Owning Common Stock / by kevin murray

Approximately 47% of Americans own some common stock, usually through a retirement account of a particular mutual fund or funds, although you can also trade on the stock exchange for shares of common stock that appeal to you for one reason or another.  But what really does common stock represent?  I mean what is it that you are receiving for providing your hard-earned money to a mutual fund or for buying shares of Apple? 
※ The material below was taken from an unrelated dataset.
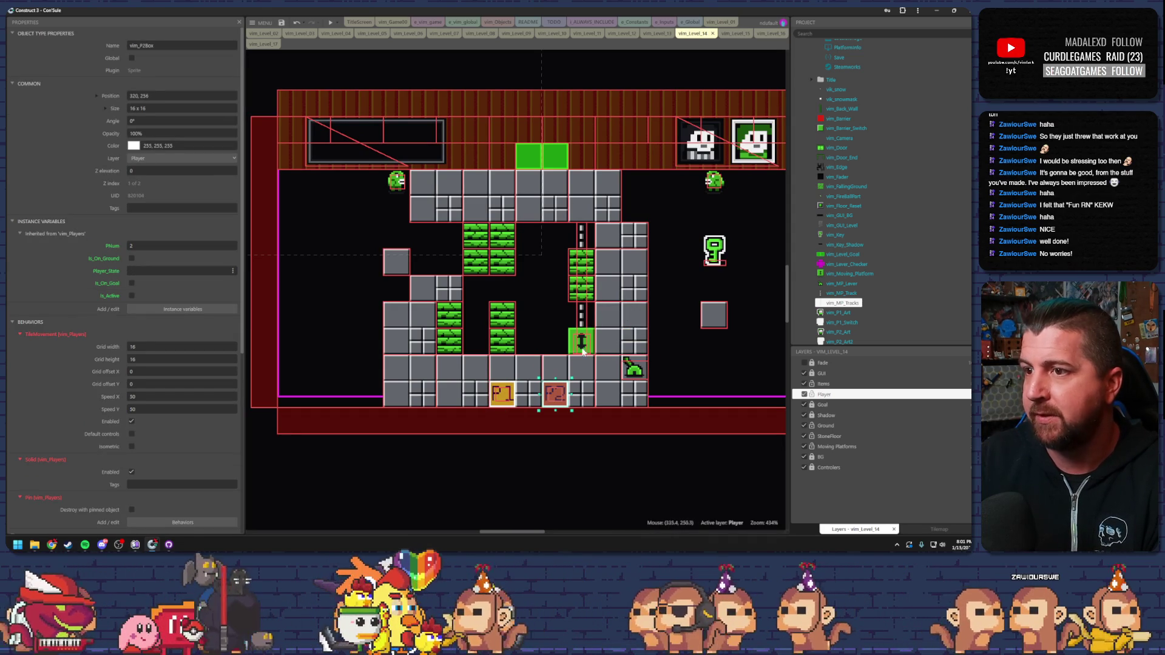
pyautogui.click(430, 291)
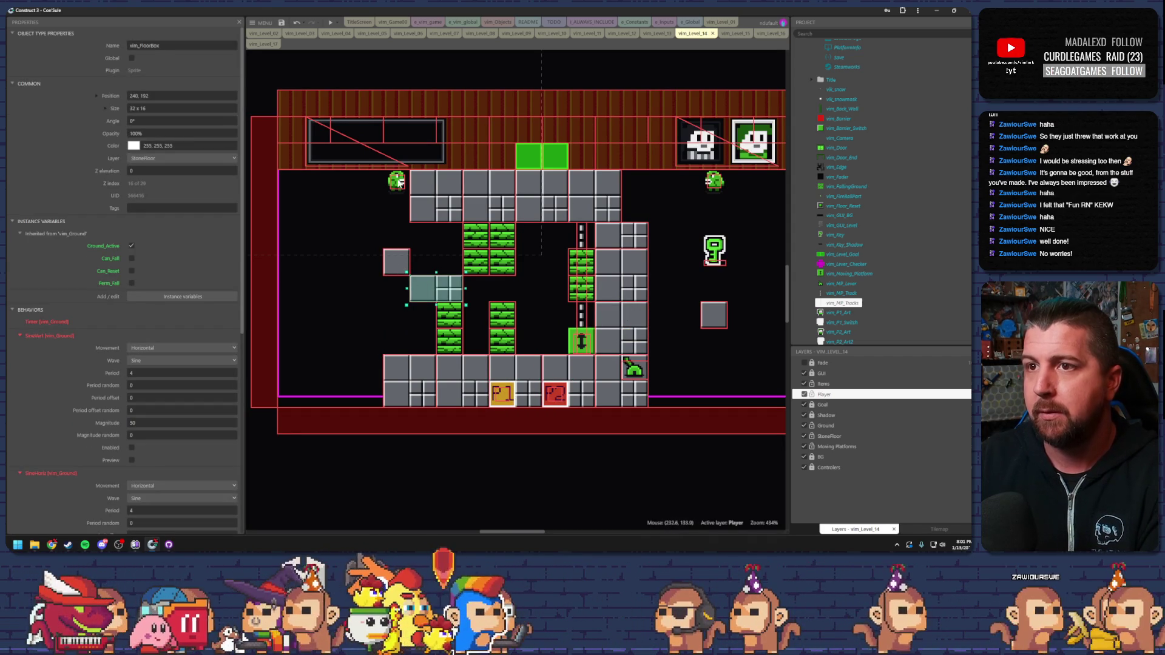
pyautogui.moveTo(401, 172); pyautogui.dragTo(393, 250)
First off, as you might expect, there are different types of stock, for instance, you might work for a company that issues you restricted stock, which typically means that until you have worked for that company for a certain number of months or years, that restricted stock is not available to you, because you have not accomplished the criteria for the restricted stock to be vested, but once vested, those restricted shares will become in essence the same as you owning common stock in said company and consequently material assets to you.  Additionally, there is preferred stock , as you might suspect just based on the name alone, preferred stock has more rights than common stock, such as the fact that in any insolvency of a company, it is the preferred stockholders that must be paid before any common stockholders receive a dime; additionally, whereas dividends are paid to common stockholders at the discretion of the board of directors to which they can increase or decrease or suspend the dividend, for preferred stockholders the dividend is paid regularly, and should that dividend be missed for any reason, because that dividend is guaranteed by the virtue of owning preferred stock, preferred stockholders will receive any mandated dividend payments before any dividends can be paid to common stockholders.
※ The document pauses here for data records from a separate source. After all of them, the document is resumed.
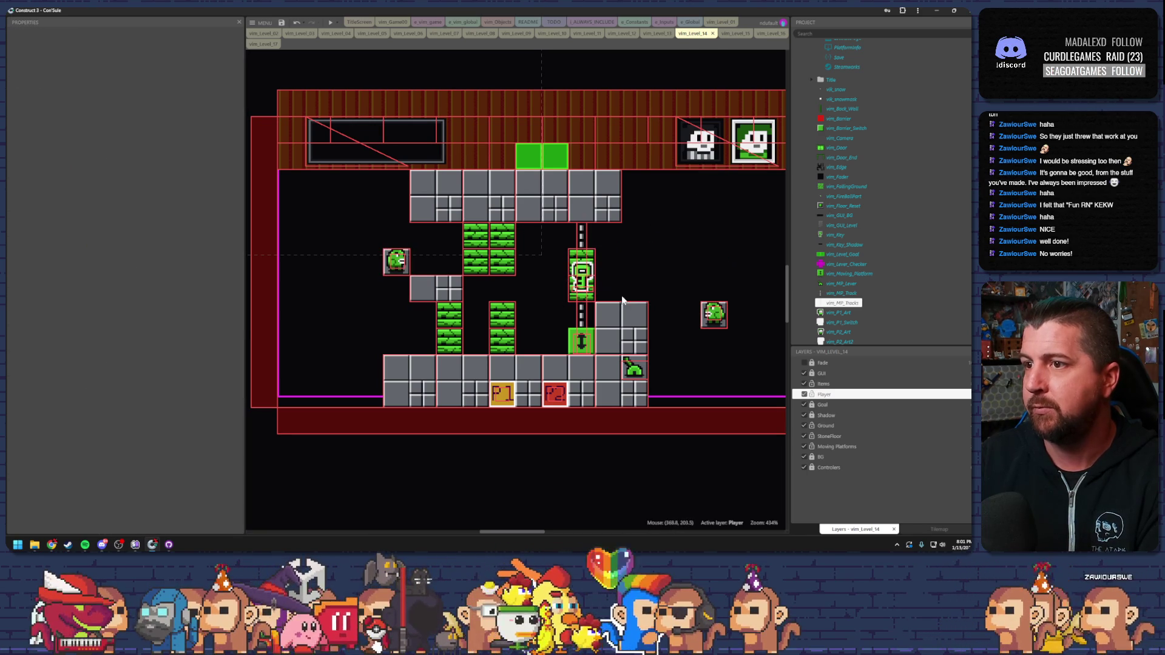
pyautogui.moveTo(633, 368); pyautogui.dragTo(502, 314)
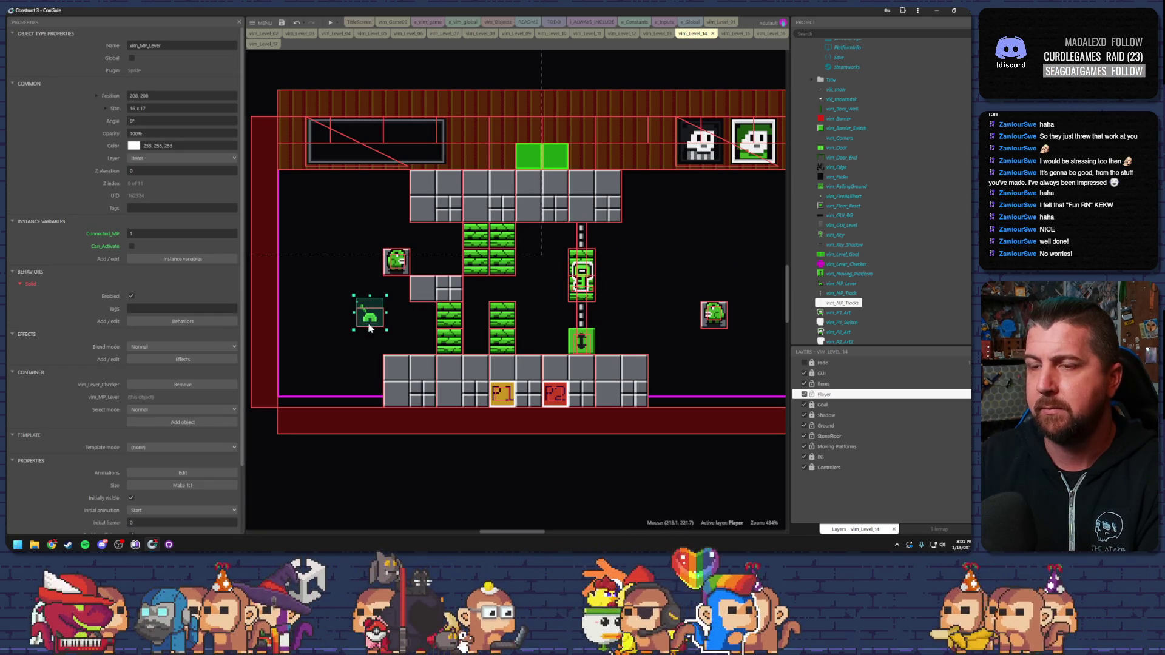
# Shift the grey floor block so the lever sits on a left ledge.
pyautogui.click(435, 290)
pyautogui.moveTo(435, 297)
pyautogui.mouseDown()
pyautogui.moveTo(369, 290)
pyautogui.moveTo(384, 294)
pyautogui.mouseUp()
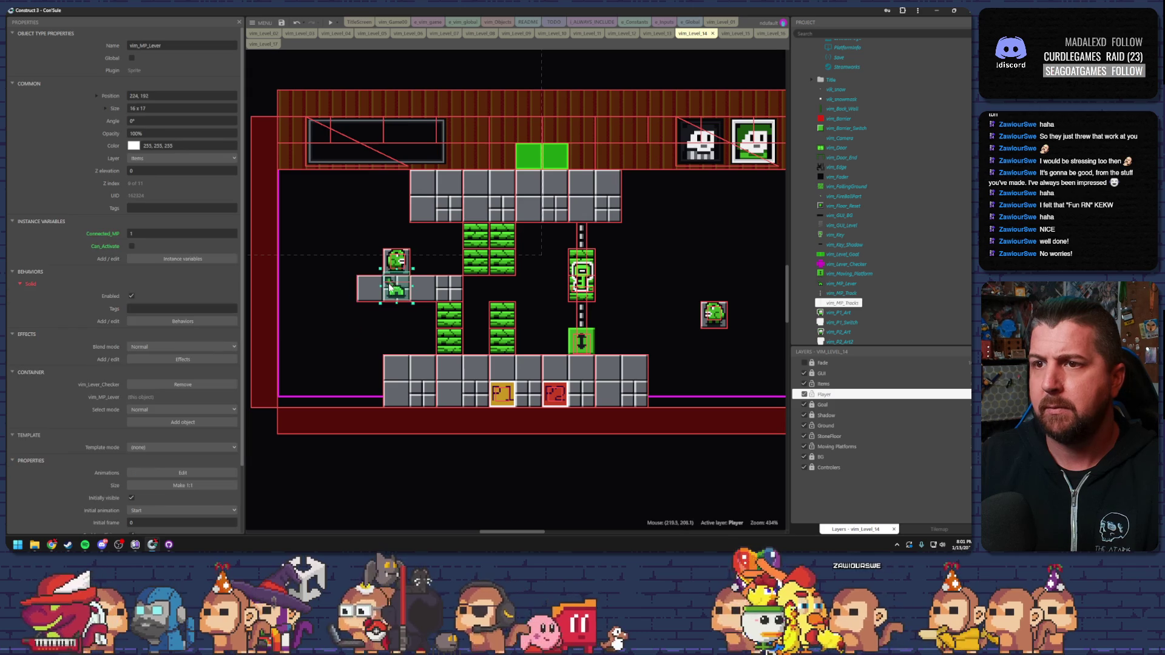
pyautogui.click(467, 263)
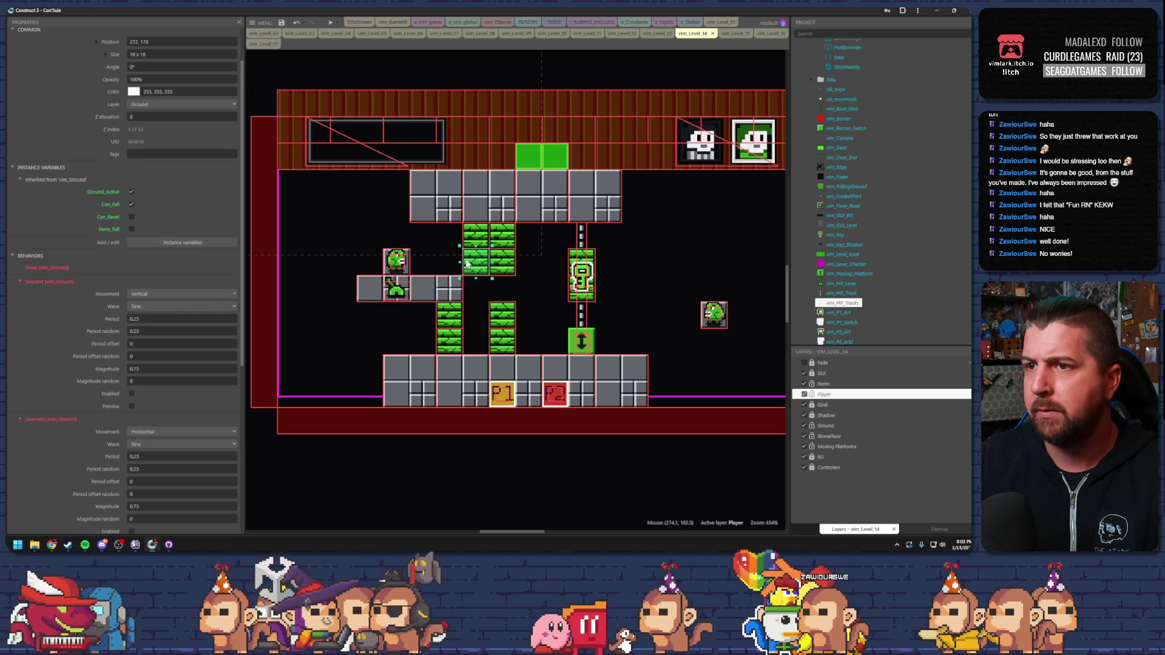
pyautogui.moveTo(442, 292); pyautogui.dragTo(455, 292)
Companies may also issue different classes of stock, to which one stock class "A" will have greater voting rights than another stock class "B".  Although both classes of stock will have the same claim upon the profits of the company and its dividend payments per share, having less of a voting right, usually substantially less at perhaps a 1:100 ratio, means that company insiders have typically majority control over the company's voting rights, and consequently means that they are never in a position to which their aggregate vote can be challenged by any outside parties, including especially the lower class stockholders.


So at the end of the day, what does the typical common stockholder really own, when he buys stock of a particular company?  He essentially owns the right to receive his just due from any dividends approved and issued by the Board of Directors of said company, voting rights per his ownership and share class status, typically the right to attend the corporation's annual shareholder meeting, also the right to a copy of the company's annual report, as well as the ability to trade in or out of the particular stock at his own volition.


So why buy shares of common stock in the first place?  Usually, this is done because there is a belief that said company will make more often than not a profit, demonstrate growth in sales, and issue dividends that in whole will push the stock price up so on an annual basis the overall return of your common stock will be at a greater rate or a better return than other investments that you could select such as CDs or bonds or real estate or whatever.